*** Opening of RECORD SET ***

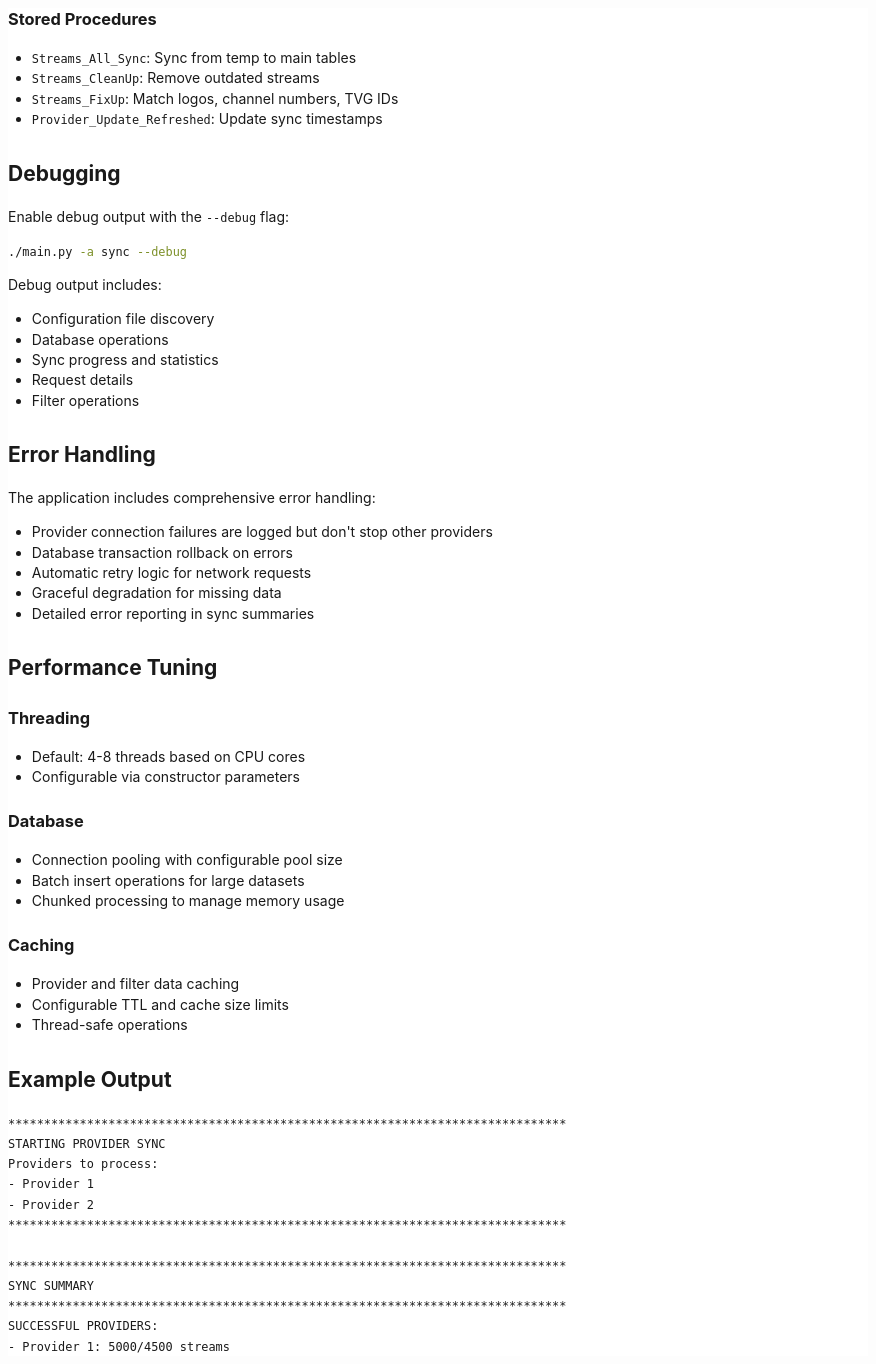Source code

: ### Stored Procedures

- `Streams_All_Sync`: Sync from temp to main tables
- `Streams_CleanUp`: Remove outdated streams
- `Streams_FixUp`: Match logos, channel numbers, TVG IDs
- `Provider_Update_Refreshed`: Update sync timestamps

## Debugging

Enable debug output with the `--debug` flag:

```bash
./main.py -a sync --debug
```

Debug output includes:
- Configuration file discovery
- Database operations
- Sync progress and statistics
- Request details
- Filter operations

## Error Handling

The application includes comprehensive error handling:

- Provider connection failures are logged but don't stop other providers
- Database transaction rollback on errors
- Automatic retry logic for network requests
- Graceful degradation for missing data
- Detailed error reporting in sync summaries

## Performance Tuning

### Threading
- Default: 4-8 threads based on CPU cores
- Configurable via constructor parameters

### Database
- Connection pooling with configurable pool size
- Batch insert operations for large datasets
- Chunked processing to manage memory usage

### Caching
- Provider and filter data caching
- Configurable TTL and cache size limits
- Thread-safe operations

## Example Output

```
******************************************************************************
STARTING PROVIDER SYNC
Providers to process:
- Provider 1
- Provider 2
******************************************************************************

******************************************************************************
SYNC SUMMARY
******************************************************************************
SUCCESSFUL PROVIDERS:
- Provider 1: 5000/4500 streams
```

*** Close of RECORD SET ***

- _TASK PROMPT_: Your answer must consist of every line in the listing that contains "with".

- _ANSWER FOR THIS EXERCISE_:
Enable debug output with the `--debug` flag:
- Connection pooling with configurable pool size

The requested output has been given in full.